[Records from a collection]
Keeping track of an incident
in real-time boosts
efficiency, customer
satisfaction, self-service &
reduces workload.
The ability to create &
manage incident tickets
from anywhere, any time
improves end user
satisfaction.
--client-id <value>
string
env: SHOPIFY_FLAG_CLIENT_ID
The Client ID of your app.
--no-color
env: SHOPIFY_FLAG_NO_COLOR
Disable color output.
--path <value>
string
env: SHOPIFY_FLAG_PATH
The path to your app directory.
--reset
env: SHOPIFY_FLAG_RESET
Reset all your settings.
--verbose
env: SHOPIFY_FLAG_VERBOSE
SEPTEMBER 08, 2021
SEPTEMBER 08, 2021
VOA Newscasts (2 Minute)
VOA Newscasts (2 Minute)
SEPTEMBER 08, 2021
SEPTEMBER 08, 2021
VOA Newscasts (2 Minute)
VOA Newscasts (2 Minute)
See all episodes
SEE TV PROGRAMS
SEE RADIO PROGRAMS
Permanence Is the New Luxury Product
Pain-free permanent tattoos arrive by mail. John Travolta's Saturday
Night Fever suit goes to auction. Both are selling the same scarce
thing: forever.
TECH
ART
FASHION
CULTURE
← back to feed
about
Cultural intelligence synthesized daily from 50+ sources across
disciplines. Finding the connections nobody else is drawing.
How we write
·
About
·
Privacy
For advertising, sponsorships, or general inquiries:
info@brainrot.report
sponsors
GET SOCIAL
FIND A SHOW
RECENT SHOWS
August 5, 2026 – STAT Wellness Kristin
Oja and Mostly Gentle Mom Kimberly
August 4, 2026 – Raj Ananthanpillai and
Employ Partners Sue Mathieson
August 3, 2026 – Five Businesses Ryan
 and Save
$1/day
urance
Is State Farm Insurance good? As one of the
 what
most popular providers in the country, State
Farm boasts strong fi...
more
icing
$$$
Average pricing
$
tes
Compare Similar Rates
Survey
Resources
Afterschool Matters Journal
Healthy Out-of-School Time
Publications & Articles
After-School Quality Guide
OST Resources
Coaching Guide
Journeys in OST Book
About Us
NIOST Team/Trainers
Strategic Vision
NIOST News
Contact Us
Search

## Job
Transcribe the data above in full, keeping every word as it is.

## Your response
Keeping track of an incident
in real-time boosts
efficiency, customer
satisfaction, self-service &
reduces workload.
The ability to create &
manage incident tickets
from anywhere, any time
improves end user
satisfaction.
--client-id <value>
string
env: SHOPIFY_FLAG_CLIENT_ID
The Client ID of your app.
--no-color
env: SHOPIFY_FLAG_NO_COLOR
Disable color output.
--path <value>
string
env: SHOPIFY_FLAG_PATH
The path to your app directory.
--reset
env: SHOPIFY_FLAG_RESET
Reset all your settings.
--verbose
env: SHOPIFY_FLAG_VERBOSE
SEPTEMBER 08, 2021
SEPTEMBER 08, 2021
VOA Newscasts (2 Minute)
VOA Newscasts (2 Minute)
SEPTEMBER 08, 2021
SEPTEMBER 08, 2021
VOA Newscasts (2 Minute)
VOA Newscasts (2 Minute)
See all episodes
SEE TV PROGRAMS
SEE RADIO PROGRAMS
Permanence Is the New Luxury Product
Pain-free permanent tattoos arrive by mail. John Travolta's Saturday
Night Fever suit goes to auction. Both are selling the same scarce
thing: forever.
TECH
ART
FASHION
CULTURE
← back to feed
about
Cultural intelligence synthesized daily from 50+ sources across
disciplines. Finding the connections nobody else is drawing.
How we write
·
About
·
Privacy
For advertising, sponsorships, or general inquiries:
info@brainrot.report
sponsors
GET SOCIAL
FIND A SHOW
RECENT SHOWS
August 5, 2026 – STAT Wellness Kristin
Oja and Mostly Gentle Mom Kimberly
August 4, 2026 – Raj Ananthanpillai and
Employ Partners Sue Mathieson
August 3, 2026 – Five Businesses Ryan
 and Save
$1/day
urance
Is State Farm Insurance good? As one of the
 what
most popular providers in the country, State
Farm boasts strong fi...
more
icing
$$$
Average pricing
$
tes
Compare Similar Rates
Survey
Resources
Afterschool Matters Journal
Healthy Out-of-School Time
Publications & Articles
After-School Quality Guide
OST Resources
Coaching Guide
Journeys in OST Book
About Us
NIOST Team/Trainers
Strategic Vision
NIOST News
Contact Us
Search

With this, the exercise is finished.